I've been supplied the latest Hitron Chita modem.
This service is being used to supply free wi-fi to a number of small businesses in their own offices, plus a coworking space.
I'm very keen to discuss good/best practices regarding how best to provide and secure this service for multiple small businesses and individuals.
What I've learnt/done so far:
1. I've immediately invested in a 3-pack TP-Link Deco X50 AX3000 Whole Home Mesh WiFi 6 System. I've set this up (at speed), and it appears to be working well. I expect to be having to invest in more of these, in the Deco range, in order to reach all the parts of the premises that I need to, using both wires and wireless to connect my mesh devices together.
2. For (technical) reasons I don't fully understand, it's not possible to put the Hitron Chita into modem only mode ("RG Function") when you have a static IP (see: https://community.virginmedia.com/t5/Networking-and-WiFi/Hitron-No-option-for-modem-mode-RG-function...). I don't know if this going to cause problems or not?
3. When I setup the X50 pods using the TP-Link Deco app, it asked me to choose whether my IP is static or dynamic. I chose Static, and am 99% sure I entered all the correct (IP address, subnet, DNS, etc.), but I couldn't get an internet connection. So I ran the setup again, this time I chose the Dynamic IP option, and this time I COULD get an Internet connection. So it's great that it's all working, but I don't know if I should have persevered with the Static IP setup option.

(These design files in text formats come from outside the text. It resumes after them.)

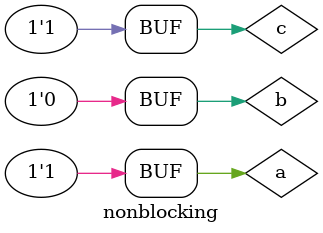
<source format=v>
module nonblocking();
reg a, b, c ;
initial begin
  $monitor("%g a=%b b=%b c=%b",
    $time,a,b,c);
  a <= #10 1'b1;
  b <= #2 1'b0;
  c  <=1'b1;
end
endmodule

</source>
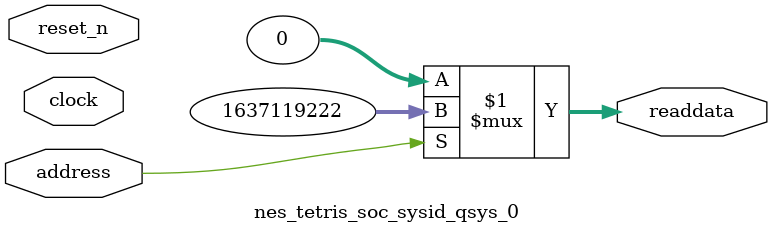
<source format=v>



// synthesis translate_off
`timescale 1ns / 1ps
// synthesis translate_on

// turn off superfluous verilog processor warnings 
// altera message_level Level1 
// altera message_off 10034 10035 10036 10037 10230 10240 10030 

module nes_tetris_soc_sysid_qsys_0 (
               // inputs:
                address,
                clock,
                reset_n,

               // outputs:
                readdata
             )
;

  output  [ 31: 0] readdata;
  input            address;
  input            clock;
  input            reset_n;

  wire    [ 31: 0] readdata;
  //control_slave, which is an e_avalon_slave
  assign readdata = address ? 1637119222 : 0;

endmodule



</source>
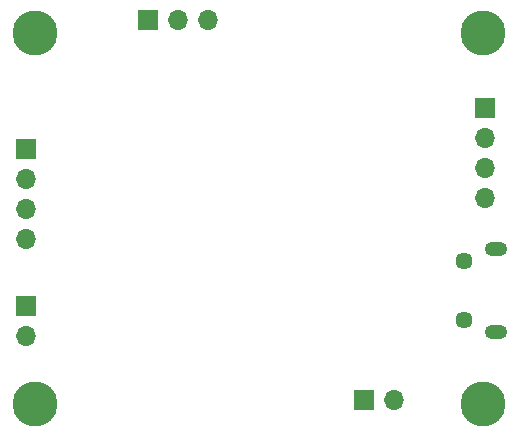
<source format=gbr>
%TF.GenerationSoftware,KiCad,Pcbnew,7.0.7*%
%TF.CreationDate,2023-09-18T16:24:31-07:00*%
%TF.ProjectId,pi_pico_dds,70695f70-6963-46f5-9f64-64732e6b6963,rev?*%
%TF.SameCoordinates,Original*%
%TF.FileFunction,Soldermask,Bot*%
%TF.FilePolarity,Negative*%
%FSLAX46Y46*%
G04 Gerber Fmt 4.6, Leading zero omitted, Abs format (unit mm)*
G04 Created by KiCad (PCBNEW 7.0.7) date 2023-09-18 16:24:31*
%MOMM*%
%LPD*%
G01*
G04 APERTURE LIST*
%ADD10R,1.700000X1.700000*%
%ADD11O,1.700000X1.700000*%
%ADD12C,3.800000*%
%ADD13O,1.900000X1.200000*%
%ADD14C,1.450000*%
G04 APERTURE END LIST*
D10*
%TO.C,J6*%
X177342800Y-66522600D03*
D11*
X179882800Y-66522600D03*
X182422800Y-66522600D03*
%TD*%
D10*
%TO.C,J3*%
X205866600Y-74025600D03*
D11*
X205866600Y-76565600D03*
X205866600Y-79105600D03*
X205866600Y-81645600D03*
%TD*%
D10*
%TO.C,J2*%
X195617000Y-98679000D03*
D11*
X198157000Y-98679000D03*
%TD*%
D12*
%TO.C,H1*%
X205740000Y-67614800D03*
%TD*%
%TO.C,H2*%
X205740000Y-99060000D03*
%TD*%
D10*
%TO.C,J4*%
X166979600Y-77419200D03*
D11*
X166979600Y-79959200D03*
X166979600Y-82499200D03*
X166979600Y-85039200D03*
%TD*%
D12*
%TO.C,H3*%
X167767000Y-99060000D03*
%TD*%
%TO.C,H4*%
X167767000Y-67614800D03*
%TD*%
D13*
%TO.C,J1*%
X206844700Y-92924000D03*
D14*
X204144700Y-91924000D03*
X204144700Y-86924000D03*
D13*
X206844700Y-85924000D03*
%TD*%
D10*
%TO.C,J5*%
X166979600Y-90754200D03*
D11*
X166979600Y-93294200D03*
%TD*%
M02*

</source>
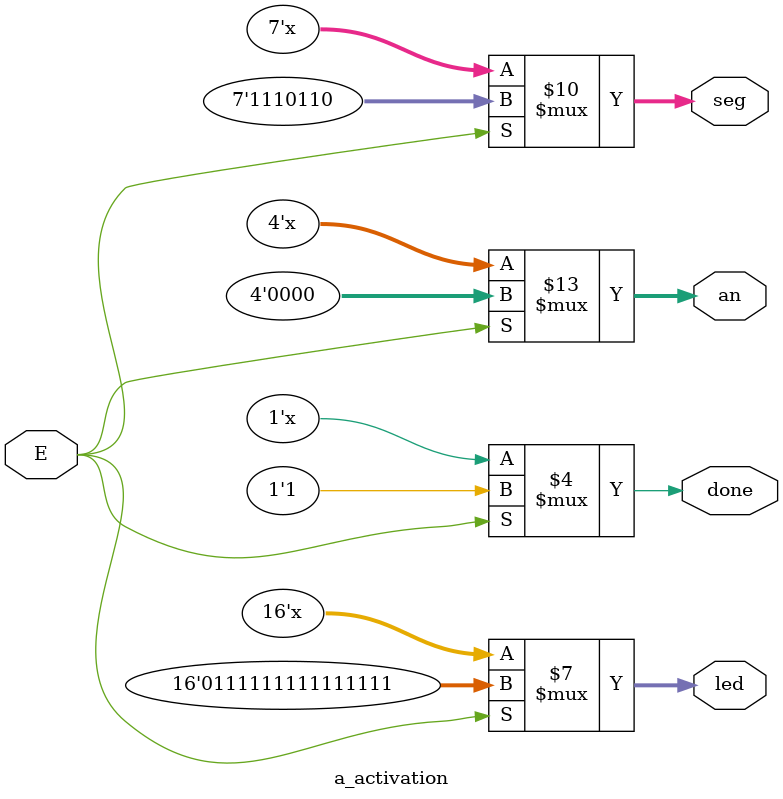
<source format=v>
`timescale 1ns / 1ps

// Rightmost number = 6 -> lines at top and bottom
// Turn on activation
module a_activation(
    input E,
    output reg [3:0] an,
    output reg [6:0] seg,
    output reg [15:0] led,
    output reg done
    );
    initial begin
        done = 0;
        an = ~4'b0;
        seg = ~7'b0;
        led = 0;
    end
    always @ (*) begin
        if (E) begin
            an = 4'b0;
            seg = 7'b1110110;
            led = 16'h7fff;
            done = 1;
        end
    end
endmodule

</source>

4. I really want to be able to manage/monitor my network (i.e. the router) remotely. I was hoping that I'd be able to do it with the X50 that is plugged into the Hitron Chita modem. I can see instructions for enabling remote management with TP-Link devices here: https://www.tp-link.com/us/support/faq/1553/ - but this option is NOT available in the web dashboard settings for the X50. So it looks as if I'll have to invest in a compatible tp-link router to achieve this.
5. When all of the above is settled down, I want to ensure that the entire network is secured and optimised to (effectively) public use. In other words, on the one hand it should be a great, easy experience for our tenants to make use of it. On the other hand, it needs to be sufficiently secure, locked down, etc. so that neither internal or external actors can easily abuse the network and/or the devices attached to it.
OK, so quite a lot to process there!
I'm keen to compare notes with anyone else with the challenge of setting up a static IP Virgin business broadband service for multi-tenant usage.